Whereas o1 was a major technological advancement, GPT-5 is, above all else, a refined product. During a press briefing, Sam Altman compared GPT-5 to Apple’s Retina displays, and it’s an apt analogy, though perhaps not in the way that he intended. Much like an unprecedentedly crisp screen, GPT-5 will furnish a more pleasant and seamless user experience. That’s not nothing, but it falls far short of the transformative AI future that Altman has spent much of the past year hyping. In the briefing, Altman called GPT-5 “a significant step along the path to AGI,” or artificial general intelligence, and maybe he’s right—but if so, it’s a very small step.
Take the demo of the model’s abilities that OpenAI showed to MIT Technology Review in advance of its release. Yann Dubois, a post-training lead at OpenAI, asked GPT-5 to design a web application that would help his partner learn French so that she could communicate more easily with his family. The model did an admirable job of following his instructions and created an appealing, user-friendly app. But when I gave GPT-4o an almost identical prompt, it produced an app with exactly the same functionality. The only difference is that it wasn’t as aesthetically pleasing.

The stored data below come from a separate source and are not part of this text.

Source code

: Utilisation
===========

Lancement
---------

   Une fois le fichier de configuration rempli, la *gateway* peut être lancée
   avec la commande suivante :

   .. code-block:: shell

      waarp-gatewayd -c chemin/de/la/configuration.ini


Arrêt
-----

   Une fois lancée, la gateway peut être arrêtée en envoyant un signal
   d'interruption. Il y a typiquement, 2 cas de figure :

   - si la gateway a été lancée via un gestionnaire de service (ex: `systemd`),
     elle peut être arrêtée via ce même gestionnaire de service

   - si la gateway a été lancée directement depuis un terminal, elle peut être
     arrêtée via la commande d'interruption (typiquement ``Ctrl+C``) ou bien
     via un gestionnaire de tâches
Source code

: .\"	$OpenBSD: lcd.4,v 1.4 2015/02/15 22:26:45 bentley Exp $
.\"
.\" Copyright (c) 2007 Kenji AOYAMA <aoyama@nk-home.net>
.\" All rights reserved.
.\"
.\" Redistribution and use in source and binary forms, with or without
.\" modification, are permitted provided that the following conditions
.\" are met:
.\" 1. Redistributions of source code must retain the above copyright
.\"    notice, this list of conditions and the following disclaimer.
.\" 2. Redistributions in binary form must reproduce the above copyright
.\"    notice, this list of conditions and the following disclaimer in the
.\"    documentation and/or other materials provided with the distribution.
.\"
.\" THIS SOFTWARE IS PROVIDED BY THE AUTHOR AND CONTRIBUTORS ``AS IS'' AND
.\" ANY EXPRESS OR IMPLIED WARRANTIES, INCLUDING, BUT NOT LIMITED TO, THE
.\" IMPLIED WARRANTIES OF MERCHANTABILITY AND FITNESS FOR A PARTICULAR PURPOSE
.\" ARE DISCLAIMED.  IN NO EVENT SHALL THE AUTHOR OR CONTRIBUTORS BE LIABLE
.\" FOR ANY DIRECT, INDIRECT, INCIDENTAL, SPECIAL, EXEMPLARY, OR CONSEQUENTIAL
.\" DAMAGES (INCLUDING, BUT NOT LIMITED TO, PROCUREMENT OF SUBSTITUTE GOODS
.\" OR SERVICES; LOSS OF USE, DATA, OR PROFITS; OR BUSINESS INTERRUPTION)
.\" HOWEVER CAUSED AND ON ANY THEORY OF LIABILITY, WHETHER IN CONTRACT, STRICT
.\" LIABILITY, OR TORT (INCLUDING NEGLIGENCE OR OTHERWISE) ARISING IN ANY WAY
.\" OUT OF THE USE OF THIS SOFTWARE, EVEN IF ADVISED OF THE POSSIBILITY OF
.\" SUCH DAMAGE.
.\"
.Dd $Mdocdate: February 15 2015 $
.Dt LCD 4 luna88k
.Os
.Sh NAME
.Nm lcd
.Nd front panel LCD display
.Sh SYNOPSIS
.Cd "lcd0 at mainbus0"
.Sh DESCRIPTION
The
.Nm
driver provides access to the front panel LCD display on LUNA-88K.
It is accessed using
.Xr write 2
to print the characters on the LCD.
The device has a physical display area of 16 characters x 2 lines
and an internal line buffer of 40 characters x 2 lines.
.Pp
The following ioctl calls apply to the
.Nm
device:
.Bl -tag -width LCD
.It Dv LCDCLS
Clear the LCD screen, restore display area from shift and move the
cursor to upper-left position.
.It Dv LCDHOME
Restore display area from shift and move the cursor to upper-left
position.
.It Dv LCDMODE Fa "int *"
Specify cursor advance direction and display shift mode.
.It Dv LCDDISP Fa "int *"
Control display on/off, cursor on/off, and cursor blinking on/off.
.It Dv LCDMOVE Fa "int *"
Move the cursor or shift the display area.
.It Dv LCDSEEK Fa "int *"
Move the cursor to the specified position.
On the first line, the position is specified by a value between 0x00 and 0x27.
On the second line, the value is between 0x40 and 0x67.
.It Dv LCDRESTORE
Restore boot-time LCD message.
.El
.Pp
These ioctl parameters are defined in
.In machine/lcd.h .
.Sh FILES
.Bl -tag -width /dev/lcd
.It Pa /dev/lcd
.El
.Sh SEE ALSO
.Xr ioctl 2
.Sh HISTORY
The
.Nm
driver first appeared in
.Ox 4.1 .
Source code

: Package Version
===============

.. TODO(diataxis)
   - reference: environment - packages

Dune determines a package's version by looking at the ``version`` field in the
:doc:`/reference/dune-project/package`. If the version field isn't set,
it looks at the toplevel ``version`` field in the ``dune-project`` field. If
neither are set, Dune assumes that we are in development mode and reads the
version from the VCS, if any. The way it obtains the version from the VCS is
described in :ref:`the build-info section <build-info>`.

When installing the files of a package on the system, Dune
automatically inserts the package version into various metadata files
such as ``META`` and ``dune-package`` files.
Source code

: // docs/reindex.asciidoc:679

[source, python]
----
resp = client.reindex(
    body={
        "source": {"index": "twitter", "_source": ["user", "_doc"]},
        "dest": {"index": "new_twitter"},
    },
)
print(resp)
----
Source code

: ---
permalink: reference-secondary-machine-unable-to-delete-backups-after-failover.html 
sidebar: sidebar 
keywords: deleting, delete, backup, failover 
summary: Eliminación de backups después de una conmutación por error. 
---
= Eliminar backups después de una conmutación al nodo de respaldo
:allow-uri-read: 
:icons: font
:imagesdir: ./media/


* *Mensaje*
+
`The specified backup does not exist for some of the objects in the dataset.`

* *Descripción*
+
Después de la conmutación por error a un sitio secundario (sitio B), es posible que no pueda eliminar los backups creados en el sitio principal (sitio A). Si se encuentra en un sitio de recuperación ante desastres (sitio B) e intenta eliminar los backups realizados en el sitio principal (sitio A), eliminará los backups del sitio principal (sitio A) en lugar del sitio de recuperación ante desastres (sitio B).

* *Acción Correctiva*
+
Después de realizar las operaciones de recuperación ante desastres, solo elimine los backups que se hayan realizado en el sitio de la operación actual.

Some of the other user-experience improvements are more substantial. Having the model rather than the user choose whether to apply reasoning to each query removes a major pain point, especially for users who don’t follow LLM advancements closely.
And, according to Altman, GPT-5 reasons much faster than the o-series models. The fact that OpenAI is releasing it to nonpaying users suggests that it’s also less expensive for the company to run. That’s a big deal: Running powerful models cheaply and quickly is a tough problem, and solving it is key to reducing AI’s environmental impact.
OpenAI has also taken steps to mitigate hallucinations, which have been a persistent headache. OpenAI’s evaluations suggest that GPT-5 models are substantially less likely to make incorrect claims than their predecessor models, o3 and GPT-4o. If that advancement holds up to scrutiny, it could help pave the way for more reliable and trustworthy agents. “Hallucination can cause real safety and security issues,” says Dawn Song, a professor of computer science at UC Berkeley. For example, an agent that hallucinates software packages could download malicious code to a user’s device.
GPT-5 has achieved the state of the art on several benchmarks, including a test of agentic abilities and the coding evaluations SWE-Bench and Aider Polyglot. But according to Clémentine Fourrier, an AI researcher at the company HuggingFace, those evaluations are nearing saturation, which means that current models have achieved close to maximal performance.
“It’s basically like looking at the performance of a high schooler on middle-grade problems,” she says. “If the high schooler fails, it tells you something, but if it succeeds, it doesn’t tell you a lot.” Fourrier said she would be impressed if the system achieved a score of 80% or 85% on SWE-Bench—but it only managed a 74.9%.
Ultimately, the headline message from OpenAI is that GPT-5 feels better to use. “The vibes of this model are really good, and I think that people are really going to feel that, especially average people who haven’t been spending their time thinking about models,” said Nick Turley, the head of ChatGPT.
Vibes alone, however, won’t bring about the automated future that Altman has promised. Reasoning felt like a major step forward on the way to AGI. We’re still waiting for the next one.